8 giugno -
La Regione Veneto da qualche settimana si trova al centro di una polemica in quanto accusata di discriminare i pazienti candidati al trapianto. La storia prende spunto dalla lettura dell’allegato A delle “linee Guida per la Valutazione e l’assistenza psicologica in area donazione-trapianto” datata marzo 2009, nelle quali si escludono dai trapianti di organo le persone con danni cerebrali irreversibili; quelle con ritardo mentale fissando il quoziente intellettivo inferiore a 50, coloro che hanno tentato da poco il suicidio e chi ha dipendenze da alcol e/o droghe. Fattori questi ritenuti “controindicazioni assolute”.
Di questa “discriminazione” non ne ha parlato nessuno per più di un anno fino a quando due nefrologi del Gemelli di Roma Nicola Panocchia e Maurizio Bossola, insieme a Giacomo Vivanti, psicologo dell’Università della California, in un articolo pubblicato sull’“American Journal of Transplantation” sono partiti all’attacco denunciando come: “Le linee guida della Regione Veneto indicano il ritardo mentale come una controindicazione al trapianto e di fatto escludono pazienti con disabilità intellettiva da questa procedura salvavita”. “Tali disposizioni – hanno spiegato i medici – non trovano nessuna giustificazione di tipo etico, clinico o giuridico. Che il ritardo mentale medio o grave sia una controindicazione al trapianto è una disposizione discriminatoria priva di logica e tanto più grave se perpetrata da un’istituzione pubblica. Non c’è nessuna prova scientifica che giustifichi l’esclusione dei disabili intellettivi”.

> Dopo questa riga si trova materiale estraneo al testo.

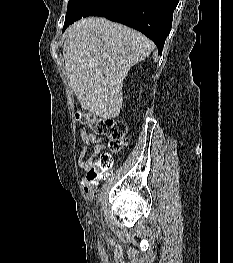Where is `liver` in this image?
<instances>
[{
    "label": "liver",
    "instance_id": "liver-1",
    "mask_svg": "<svg viewBox=\"0 0 233 263\" xmlns=\"http://www.w3.org/2000/svg\"><path fill=\"white\" fill-rule=\"evenodd\" d=\"M153 50L142 33L105 18L88 17L70 26L63 45L65 71L82 109L103 119L117 117L123 80Z\"/></svg>",
    "mask_w": 233,
    "mask_h": 263
}]
</instances>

In più ha specificato Bossola: “Tutte le Regioni adottano dei criteri per l’inserimento dei pazienti in lista d’attesa ma il criterio di esclusione è una malattia psichiatrica grave, che ridurrebbe la possibilità di adesione alle terapie antirigetto. Invece nelle linee guida del Veneto c’è un criterio di controindicazione assoluta all’inserimento di persone con ritardo mentale, stimato peraltro usando una misura grossolana, quella del quoziente intellettivo”. Dunque tra i possibili esclusi anche i bambini con sindrome di Down e gli autistici.
Alla luce di queste polemiche la Giunta del Veneto, a fine maggio, ha emanato una circolare applicativa, firmata dal coordinatore regionale per i trapianti Francesco Calabrò, in cui sono sparite le “controindicazioni assolute”, e si scrive che “In sintesi, il documento ha il significato di indicare ed evidenziare le condizioni nelle quali, per eseguire con successo il trapianto, è necessario mettere in atto interventi di tipo diagnostico e terapeutico, nonché una rete di sostegno, finalizzati a garantire il massimo delle possibilità di cura, anche in presenza di rischi aumentati.
Questo è il senso e lo scopo principale delle linee guida, che vanno nella direzione di dichiarare le condizioni che possono ostacolare la buona riuscita del trapianto, per richiamare la necessità di diagnosticarle in maniera metodica e precisa”.